» Task brief:
Reproduce the entries below verbatim, starting with the very first line and continuing through the line that contains "name author: L.", with that line included.

» Record excerpts:
┄┄┄┄┄┄┄┄┄┄┄┄┄┄┄┄┄┄┄┄

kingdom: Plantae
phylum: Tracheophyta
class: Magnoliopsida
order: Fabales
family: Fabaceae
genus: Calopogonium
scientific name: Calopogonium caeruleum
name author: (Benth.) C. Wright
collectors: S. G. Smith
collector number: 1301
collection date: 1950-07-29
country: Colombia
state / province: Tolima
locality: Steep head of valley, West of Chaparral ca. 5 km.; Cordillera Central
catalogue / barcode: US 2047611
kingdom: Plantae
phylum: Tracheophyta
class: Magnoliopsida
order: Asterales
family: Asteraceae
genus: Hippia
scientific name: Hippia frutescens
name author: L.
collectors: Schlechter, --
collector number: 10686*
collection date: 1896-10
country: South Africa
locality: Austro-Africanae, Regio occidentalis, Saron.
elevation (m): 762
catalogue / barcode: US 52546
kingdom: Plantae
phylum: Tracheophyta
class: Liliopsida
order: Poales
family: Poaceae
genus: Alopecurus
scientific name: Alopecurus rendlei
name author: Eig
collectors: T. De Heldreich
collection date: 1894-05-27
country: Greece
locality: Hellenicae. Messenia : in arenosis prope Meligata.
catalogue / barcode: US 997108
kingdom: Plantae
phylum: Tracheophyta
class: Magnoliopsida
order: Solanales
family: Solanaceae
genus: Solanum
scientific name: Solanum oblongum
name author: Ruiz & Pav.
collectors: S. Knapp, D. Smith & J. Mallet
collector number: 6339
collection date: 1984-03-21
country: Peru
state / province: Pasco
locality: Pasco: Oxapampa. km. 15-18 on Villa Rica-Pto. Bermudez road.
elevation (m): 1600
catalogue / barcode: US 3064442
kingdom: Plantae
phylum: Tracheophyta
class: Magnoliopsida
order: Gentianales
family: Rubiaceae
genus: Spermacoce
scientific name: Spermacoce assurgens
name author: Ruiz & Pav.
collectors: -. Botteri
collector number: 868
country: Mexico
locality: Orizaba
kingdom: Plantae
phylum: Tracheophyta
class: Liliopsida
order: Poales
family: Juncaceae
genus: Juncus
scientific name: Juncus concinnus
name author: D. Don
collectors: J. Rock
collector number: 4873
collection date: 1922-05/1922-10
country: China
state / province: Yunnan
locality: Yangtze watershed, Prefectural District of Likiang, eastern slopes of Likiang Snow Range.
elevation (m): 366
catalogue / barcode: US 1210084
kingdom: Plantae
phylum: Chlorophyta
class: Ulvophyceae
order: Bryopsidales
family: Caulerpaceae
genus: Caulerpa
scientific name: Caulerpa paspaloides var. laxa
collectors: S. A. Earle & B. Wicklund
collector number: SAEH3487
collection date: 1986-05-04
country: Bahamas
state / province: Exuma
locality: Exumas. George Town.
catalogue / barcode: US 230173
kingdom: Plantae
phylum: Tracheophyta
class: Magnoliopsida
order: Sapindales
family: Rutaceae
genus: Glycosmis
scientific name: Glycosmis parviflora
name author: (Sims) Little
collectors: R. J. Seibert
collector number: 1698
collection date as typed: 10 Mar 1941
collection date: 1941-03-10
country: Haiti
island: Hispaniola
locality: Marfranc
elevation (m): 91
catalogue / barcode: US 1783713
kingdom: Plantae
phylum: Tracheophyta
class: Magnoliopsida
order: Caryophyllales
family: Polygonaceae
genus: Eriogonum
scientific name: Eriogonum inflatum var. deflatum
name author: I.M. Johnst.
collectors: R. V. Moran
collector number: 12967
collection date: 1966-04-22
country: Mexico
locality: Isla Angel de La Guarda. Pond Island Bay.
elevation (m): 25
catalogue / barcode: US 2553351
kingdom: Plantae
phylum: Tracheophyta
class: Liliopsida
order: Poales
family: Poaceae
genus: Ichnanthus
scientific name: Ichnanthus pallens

┄┄┄┄┄┄┄┄┄┄┄┄┄┄┄┄┄┄┄┄

» Answer for this exercise:
kingdom: Plantae
phylum: Tracheophyta
class: Magnoliopsida
order: Fabales
family: Fabaceae
genus: Calopogonium
scientific name: Calopogonium caeruleum
name author: (Benth.) C. Wright
collectors: S. G. Smith
collector number: 1301
collection date: 1950-07-29
country: Colombia
state / province: Tolima
locality: Steep head of valley, West of Chaparral ca. 5 km.; Cordillera Central
catalogue / barcode: US 2047611
kingdom: Plantae
phylum: Tracheophyta
class: Magnoliopsida
order: Asterales
family: Asteraceae
genus: Hippia
scientific name: Hippia frutescens
name author: L.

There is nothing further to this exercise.